All entries for Tuesday 12 September 2006
September 12, 2006
While the Metropolitan Police had tried to slip the news out quietly (leaving it until after the newspaper journalists had gone home this evening), it seems the promotion of Commander Cressida Dick to Assistant Commissioner has still caused a considerable stir.
Commander Dick was the officer in charge of the ‘shoot-to-kill’ policy adopted after the July 7th bombings, which resulted in the death of Jean Charles de Menezes, who officers assumed was a suicide bomber. His family have apparently – through a spokesperson – expressed their disgust at the news.
On the Metropolitan Police Authority’s website – where the news was announced – the following paragraph was included into a press release, indicating that the Authority knew the promotion would be controversial:
Clearly there are some sensitive and unprecedented circumstances involved. Candidates were chosen on the basis of their application and ability. The MPA would not prejudice an officer’s fair promotion prospects by making assumptions about future disciplinary action. Officers will not be posted into new posts until outstanding issues are resolved.

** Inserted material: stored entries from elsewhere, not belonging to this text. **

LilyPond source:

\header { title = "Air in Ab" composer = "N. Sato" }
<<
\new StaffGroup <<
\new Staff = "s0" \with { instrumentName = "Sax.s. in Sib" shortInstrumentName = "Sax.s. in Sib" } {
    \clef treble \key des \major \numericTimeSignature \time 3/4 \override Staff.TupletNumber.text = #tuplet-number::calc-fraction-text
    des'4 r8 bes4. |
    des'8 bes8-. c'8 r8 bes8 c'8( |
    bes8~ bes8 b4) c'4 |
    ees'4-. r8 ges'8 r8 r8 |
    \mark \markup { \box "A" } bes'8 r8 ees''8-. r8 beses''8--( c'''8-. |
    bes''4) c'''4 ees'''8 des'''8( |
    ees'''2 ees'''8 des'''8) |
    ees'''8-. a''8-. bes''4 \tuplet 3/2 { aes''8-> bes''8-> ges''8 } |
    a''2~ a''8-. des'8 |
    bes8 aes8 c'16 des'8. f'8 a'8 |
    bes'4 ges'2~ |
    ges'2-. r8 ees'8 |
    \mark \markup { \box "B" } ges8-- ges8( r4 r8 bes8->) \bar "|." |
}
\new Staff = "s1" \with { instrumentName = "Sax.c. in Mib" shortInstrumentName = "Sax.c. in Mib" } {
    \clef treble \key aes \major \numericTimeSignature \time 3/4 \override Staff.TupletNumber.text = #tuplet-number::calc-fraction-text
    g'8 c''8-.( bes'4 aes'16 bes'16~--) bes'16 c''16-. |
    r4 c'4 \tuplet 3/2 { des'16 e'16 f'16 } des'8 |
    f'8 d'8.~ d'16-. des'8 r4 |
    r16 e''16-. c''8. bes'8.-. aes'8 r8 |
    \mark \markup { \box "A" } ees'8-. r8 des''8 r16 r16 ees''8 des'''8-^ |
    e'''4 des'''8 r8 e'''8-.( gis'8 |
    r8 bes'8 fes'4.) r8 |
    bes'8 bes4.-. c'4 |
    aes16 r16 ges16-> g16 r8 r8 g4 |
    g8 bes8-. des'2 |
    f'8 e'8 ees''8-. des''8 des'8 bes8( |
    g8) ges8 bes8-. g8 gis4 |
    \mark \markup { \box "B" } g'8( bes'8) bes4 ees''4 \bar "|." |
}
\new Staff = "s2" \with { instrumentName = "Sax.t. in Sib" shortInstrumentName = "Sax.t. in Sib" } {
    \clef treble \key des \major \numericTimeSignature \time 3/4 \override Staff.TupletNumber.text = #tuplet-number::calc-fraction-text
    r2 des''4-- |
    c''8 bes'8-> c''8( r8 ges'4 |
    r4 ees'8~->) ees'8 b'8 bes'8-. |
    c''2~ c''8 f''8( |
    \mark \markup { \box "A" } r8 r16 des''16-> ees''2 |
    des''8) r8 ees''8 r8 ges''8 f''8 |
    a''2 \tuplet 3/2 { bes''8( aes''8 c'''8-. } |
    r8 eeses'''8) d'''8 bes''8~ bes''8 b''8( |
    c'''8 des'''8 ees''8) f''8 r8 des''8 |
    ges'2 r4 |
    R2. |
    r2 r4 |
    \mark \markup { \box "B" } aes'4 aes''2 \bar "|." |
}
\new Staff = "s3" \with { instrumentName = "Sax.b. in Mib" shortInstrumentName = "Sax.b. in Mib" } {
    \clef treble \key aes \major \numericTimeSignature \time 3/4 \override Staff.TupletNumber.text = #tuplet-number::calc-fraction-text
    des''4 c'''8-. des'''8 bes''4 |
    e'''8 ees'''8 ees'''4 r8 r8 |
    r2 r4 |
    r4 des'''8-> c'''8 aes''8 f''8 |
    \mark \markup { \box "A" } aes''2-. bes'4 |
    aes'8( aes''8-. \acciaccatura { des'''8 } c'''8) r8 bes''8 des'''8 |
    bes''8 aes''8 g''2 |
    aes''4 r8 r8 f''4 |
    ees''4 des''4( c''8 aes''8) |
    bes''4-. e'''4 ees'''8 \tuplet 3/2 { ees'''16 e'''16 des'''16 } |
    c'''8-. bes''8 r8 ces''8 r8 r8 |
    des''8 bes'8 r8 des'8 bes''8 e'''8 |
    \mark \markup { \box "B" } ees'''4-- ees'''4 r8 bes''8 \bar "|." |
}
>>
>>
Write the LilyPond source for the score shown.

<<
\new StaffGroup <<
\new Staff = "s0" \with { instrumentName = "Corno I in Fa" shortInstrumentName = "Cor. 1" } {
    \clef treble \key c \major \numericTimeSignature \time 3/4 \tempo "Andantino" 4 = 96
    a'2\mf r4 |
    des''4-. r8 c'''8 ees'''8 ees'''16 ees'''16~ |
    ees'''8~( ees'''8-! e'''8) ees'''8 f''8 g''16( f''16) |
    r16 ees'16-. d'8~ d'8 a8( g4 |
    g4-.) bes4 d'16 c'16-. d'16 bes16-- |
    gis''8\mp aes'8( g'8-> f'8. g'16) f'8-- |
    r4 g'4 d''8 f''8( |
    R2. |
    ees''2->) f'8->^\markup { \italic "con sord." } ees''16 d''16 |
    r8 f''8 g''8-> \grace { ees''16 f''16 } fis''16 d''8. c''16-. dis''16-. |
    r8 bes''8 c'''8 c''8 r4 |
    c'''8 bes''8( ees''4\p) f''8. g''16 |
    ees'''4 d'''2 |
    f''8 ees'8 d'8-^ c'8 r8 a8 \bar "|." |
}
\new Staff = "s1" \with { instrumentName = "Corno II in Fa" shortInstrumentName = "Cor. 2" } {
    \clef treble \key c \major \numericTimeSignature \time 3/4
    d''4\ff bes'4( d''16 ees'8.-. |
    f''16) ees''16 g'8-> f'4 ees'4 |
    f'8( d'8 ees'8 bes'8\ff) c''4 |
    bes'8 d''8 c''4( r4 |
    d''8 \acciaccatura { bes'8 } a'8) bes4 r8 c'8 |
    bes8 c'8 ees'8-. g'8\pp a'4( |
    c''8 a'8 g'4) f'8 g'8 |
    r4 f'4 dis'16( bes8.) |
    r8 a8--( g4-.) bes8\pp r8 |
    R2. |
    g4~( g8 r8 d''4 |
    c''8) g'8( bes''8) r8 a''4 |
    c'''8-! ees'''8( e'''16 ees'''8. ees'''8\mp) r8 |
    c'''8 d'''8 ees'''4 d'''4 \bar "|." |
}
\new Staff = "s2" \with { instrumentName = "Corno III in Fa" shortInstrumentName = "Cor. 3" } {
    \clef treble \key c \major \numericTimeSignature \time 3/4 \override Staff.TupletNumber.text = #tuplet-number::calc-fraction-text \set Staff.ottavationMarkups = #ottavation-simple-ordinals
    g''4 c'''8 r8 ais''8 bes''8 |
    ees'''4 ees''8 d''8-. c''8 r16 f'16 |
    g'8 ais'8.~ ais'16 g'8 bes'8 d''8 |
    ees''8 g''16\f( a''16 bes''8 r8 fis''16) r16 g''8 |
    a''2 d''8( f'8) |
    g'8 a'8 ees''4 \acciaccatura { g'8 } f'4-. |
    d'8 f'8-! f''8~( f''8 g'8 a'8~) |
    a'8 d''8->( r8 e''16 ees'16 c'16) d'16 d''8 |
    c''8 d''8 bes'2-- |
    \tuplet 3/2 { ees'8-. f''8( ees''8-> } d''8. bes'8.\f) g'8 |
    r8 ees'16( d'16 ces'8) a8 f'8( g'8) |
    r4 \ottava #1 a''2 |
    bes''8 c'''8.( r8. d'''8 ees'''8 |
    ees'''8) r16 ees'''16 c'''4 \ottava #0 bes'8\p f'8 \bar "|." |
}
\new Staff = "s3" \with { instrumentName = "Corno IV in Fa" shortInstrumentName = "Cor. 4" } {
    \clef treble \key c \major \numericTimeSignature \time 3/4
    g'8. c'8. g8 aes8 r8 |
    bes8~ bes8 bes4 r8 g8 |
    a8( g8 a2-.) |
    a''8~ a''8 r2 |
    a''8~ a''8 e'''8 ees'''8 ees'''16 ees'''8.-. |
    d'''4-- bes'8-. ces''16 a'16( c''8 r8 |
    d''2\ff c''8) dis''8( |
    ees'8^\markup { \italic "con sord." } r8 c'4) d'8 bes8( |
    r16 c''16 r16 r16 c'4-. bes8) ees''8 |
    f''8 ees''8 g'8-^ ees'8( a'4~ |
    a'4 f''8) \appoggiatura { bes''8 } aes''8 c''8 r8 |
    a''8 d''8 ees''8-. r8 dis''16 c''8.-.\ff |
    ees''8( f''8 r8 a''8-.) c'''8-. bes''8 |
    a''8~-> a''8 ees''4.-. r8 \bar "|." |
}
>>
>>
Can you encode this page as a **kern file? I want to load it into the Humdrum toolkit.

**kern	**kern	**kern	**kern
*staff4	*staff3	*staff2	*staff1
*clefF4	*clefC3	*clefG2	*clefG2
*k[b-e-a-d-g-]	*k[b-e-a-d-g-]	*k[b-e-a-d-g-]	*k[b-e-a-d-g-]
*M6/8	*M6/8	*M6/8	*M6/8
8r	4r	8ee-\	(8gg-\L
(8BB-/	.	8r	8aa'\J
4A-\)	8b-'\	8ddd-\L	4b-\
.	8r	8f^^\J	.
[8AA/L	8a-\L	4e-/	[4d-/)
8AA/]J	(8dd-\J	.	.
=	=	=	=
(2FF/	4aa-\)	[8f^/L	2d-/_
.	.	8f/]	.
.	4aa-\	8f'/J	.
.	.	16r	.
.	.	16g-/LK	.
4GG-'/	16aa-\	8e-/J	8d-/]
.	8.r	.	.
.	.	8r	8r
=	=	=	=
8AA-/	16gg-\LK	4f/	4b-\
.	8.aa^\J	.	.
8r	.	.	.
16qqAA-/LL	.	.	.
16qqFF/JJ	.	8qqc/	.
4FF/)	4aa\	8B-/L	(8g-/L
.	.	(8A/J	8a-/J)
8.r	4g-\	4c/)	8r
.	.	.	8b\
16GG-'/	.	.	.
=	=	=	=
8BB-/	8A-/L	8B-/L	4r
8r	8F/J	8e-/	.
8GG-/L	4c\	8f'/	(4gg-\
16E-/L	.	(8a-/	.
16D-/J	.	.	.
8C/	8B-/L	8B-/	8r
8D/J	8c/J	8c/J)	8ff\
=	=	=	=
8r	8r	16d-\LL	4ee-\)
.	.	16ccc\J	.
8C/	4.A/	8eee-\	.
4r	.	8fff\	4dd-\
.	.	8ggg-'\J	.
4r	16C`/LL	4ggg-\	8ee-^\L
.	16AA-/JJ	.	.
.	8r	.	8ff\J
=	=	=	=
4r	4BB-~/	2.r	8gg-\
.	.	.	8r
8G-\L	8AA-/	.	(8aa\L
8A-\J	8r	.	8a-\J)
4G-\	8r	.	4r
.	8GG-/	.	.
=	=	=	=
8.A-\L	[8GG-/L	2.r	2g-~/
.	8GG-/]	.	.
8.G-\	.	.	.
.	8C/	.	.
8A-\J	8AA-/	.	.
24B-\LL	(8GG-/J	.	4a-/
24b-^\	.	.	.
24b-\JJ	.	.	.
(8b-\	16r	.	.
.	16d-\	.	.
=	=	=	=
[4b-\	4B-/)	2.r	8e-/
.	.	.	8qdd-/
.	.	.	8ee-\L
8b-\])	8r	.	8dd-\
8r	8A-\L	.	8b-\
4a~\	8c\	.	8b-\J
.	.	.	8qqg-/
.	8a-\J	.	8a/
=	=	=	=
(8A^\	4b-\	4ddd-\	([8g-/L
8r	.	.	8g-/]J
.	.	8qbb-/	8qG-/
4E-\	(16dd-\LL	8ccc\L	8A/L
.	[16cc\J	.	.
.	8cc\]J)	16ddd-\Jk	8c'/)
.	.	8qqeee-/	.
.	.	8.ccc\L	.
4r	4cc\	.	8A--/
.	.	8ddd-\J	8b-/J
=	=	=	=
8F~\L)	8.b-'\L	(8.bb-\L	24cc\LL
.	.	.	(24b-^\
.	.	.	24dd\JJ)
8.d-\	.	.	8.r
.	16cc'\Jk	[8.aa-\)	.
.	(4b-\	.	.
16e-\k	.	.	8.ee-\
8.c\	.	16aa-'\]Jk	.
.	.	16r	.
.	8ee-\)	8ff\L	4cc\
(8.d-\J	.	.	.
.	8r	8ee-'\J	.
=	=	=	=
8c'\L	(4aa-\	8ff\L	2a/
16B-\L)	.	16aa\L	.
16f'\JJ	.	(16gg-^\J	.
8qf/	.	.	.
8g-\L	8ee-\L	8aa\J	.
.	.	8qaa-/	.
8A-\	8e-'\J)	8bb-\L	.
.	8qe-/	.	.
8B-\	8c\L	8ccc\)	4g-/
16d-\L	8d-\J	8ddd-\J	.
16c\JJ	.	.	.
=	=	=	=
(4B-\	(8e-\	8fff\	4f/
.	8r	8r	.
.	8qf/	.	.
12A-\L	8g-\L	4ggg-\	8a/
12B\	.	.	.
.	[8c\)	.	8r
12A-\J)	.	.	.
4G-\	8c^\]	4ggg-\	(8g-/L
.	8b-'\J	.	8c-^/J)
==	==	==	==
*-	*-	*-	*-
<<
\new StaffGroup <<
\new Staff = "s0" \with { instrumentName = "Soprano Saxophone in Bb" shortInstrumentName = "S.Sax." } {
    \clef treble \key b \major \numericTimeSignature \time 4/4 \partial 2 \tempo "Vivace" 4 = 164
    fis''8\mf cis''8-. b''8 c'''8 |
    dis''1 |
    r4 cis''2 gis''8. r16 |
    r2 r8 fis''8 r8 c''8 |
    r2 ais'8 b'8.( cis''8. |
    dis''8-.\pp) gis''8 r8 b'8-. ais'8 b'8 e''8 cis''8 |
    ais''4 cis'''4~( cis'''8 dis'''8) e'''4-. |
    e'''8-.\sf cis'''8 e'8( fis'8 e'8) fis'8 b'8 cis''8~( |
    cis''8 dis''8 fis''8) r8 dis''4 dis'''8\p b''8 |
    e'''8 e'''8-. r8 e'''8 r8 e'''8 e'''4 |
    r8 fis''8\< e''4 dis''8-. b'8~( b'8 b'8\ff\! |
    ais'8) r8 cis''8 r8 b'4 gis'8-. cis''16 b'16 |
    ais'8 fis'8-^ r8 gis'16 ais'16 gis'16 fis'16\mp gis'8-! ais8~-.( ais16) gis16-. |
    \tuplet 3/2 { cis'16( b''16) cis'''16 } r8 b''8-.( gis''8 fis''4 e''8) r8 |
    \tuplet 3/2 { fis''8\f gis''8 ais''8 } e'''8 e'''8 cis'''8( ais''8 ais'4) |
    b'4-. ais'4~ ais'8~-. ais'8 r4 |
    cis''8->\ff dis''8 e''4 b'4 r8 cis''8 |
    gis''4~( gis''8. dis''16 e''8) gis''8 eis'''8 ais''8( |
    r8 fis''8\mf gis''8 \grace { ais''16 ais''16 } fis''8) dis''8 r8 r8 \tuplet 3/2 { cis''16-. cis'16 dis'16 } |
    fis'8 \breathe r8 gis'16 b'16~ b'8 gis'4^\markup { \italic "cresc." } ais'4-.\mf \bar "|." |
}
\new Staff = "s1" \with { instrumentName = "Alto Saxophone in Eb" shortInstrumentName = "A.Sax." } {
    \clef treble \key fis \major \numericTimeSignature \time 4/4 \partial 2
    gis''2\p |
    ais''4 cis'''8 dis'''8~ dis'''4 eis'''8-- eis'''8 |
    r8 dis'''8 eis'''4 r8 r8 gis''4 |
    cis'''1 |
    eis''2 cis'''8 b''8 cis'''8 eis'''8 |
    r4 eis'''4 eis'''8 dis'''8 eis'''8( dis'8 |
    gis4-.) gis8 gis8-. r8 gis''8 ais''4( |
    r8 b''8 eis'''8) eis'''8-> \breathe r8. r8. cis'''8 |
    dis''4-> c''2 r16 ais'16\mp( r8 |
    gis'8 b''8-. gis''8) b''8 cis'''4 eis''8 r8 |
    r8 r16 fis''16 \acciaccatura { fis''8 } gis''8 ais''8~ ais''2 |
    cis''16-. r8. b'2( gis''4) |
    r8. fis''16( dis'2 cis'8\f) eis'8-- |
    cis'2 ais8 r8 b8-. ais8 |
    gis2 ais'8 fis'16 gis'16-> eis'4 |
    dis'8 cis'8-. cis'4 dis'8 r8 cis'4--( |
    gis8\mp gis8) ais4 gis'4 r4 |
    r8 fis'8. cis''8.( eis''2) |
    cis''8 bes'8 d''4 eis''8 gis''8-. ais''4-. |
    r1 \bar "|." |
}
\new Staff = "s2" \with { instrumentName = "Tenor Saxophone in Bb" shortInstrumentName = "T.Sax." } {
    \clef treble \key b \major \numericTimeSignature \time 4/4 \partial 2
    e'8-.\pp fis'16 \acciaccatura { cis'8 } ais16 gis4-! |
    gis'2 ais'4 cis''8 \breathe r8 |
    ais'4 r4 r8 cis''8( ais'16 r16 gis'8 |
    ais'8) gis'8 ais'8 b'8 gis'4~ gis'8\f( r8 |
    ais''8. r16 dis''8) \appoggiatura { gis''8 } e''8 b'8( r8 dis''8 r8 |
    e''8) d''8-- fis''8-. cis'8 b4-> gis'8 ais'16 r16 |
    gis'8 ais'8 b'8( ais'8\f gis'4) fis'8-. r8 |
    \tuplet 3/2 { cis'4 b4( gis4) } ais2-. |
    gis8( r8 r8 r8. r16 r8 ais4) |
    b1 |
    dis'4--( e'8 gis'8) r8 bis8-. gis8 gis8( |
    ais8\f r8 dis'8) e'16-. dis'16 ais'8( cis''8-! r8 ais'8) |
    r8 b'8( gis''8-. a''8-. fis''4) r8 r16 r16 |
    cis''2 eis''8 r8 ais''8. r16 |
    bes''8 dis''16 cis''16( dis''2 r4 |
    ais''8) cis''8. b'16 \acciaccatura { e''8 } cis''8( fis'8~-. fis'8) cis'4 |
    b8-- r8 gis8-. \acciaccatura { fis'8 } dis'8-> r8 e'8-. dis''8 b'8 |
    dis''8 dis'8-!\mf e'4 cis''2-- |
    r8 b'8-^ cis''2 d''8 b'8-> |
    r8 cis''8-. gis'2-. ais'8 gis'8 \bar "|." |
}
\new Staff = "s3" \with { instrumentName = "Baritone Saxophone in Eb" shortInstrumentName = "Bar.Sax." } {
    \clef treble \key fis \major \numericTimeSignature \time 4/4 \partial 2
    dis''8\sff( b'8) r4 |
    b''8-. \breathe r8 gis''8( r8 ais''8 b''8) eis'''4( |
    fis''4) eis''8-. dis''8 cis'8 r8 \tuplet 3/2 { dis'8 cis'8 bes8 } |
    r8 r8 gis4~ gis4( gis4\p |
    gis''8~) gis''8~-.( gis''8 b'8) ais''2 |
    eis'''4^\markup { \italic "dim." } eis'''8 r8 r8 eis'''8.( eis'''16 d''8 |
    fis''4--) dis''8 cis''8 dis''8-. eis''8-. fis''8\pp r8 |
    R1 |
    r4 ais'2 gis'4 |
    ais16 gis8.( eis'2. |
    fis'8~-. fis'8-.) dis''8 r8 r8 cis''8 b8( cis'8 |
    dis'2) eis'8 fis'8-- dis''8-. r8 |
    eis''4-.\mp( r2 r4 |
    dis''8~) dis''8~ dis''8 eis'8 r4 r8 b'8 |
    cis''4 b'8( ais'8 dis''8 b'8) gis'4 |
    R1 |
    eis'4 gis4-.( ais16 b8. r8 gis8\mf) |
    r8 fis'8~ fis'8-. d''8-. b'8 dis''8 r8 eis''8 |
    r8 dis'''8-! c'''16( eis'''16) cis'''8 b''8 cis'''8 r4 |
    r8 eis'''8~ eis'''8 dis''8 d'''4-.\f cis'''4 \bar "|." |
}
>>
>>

BBC News Online already has the story as their second headline – Menezes Police Officer Promoted – suggesting that news organisations who decide to take a more explicit line on the issue will have plenty of material to work with.
There’s little that newspapers like more than slagging off the police, and I’m sure many papers will put the boot in tomorrow at what could be seen as a serious misjudgement. The Daily Mail inparticular has never forgiven the Met for letting off the killers of Stephen Lawrence, and has taken on the crusade of bringing about justice all on its own.
Personally I don’t think that giving an order of ‘shoot-to-kill’ – which subsequently resulted in an accidental death – is enough reason to end a police officer’s career, and it certainly isn’t the job of the press to judge whether she is guilty or not. It’s entirely possible that Commander Dick has unrivalled leadership skills – don’t expect the newspapers to mention her specialist training in hostage negotiation, for instance – that make her an asset to the Met.
Sadly much of the media will probably overlook her good qualities and use her as a scapegoat as part of the fractious relationship they have with the police. While the de Menezes family has a right to be angry and ask questions of the police’s actions, there’s a danger that they will throw the blame at everyone, and none of it will stick.
At the weekend, The Observer wrote that the iPod was losing its cool, saying the device was “too common to be cutting edge”.
Well Steve Jobs has hit back in the only way that Apple can: lots of new iPods. And I mean lots.
The iPod Nano comes in various new flavours (and up to 8Gb) while the main iPod is 60% brighter and comes as a 30Gb or 80Gb beast.
The prices have all come down as well, which made me think they were making room for a super iPod with full widescreen at around £300-400. But it appears they’re not ready for that yet (although it’s rumoured to be in development).
They’re also got something called iTV (working title, which is useful or they might have some Brits heading for the lawyers), which is going to be a box linking your PC/Mac to your TV. It’s a nice idea, but is hardly cool. If it included a hard drive and worked as a PVR as well, that’d be more like it.
I’m not an iPod fan for the reasons that the Observer mentioned – they’re just too ubiquitous, too simple (no FM radio) and evil when it comes to Digital Rights Management and moving your MP3s from one player to another and back again. There’s a sense that iPods are just a loss-leader, there only to make you spend more money on iTunes, rather than giving you some stuff that you’ll never have to pay for later (like the radio). I went for a Creative Zen Micro instead, and am quite happy with the choice.
But are Apple really in trouble as the Observer says? I don’t think so. Sure, they’re finding it harder to innovate nowadays, and the only changes they’re really making to the hardware has been the size of the hard drive inside it. Sure, you can download movies with iTunes (but only if you’re in America), but that’s software, and software isn’t cool.
The reason people get so weak at the knees about a possible iPhone or a widescreen iPod is that they’re just such cool products that it’s amazing Apple hasn’t made them already. But I don’t think teasing us for a few more months – or years – is going to hit Apple’s bottom line too much.
Apple’s marketing budget is truly enormous, and Creative have proven – for me at least – that you can have a superior product at a better price, and still not be able to flog it.
But, there’s a development around the corner which might just put the cat among the pigeons, and not surprisingly, it comes from the ‘other’ Silicon Valley mogul. Microsoft’s Zune is out soon, and is expected to do everything an iPod can (and perhaps more, such as serious gaming). With Bill Gates’ billions behind it – and considering the recent success of the Xbox 360 – there’s no knowing how much damage it might do to iPod’s fortunes.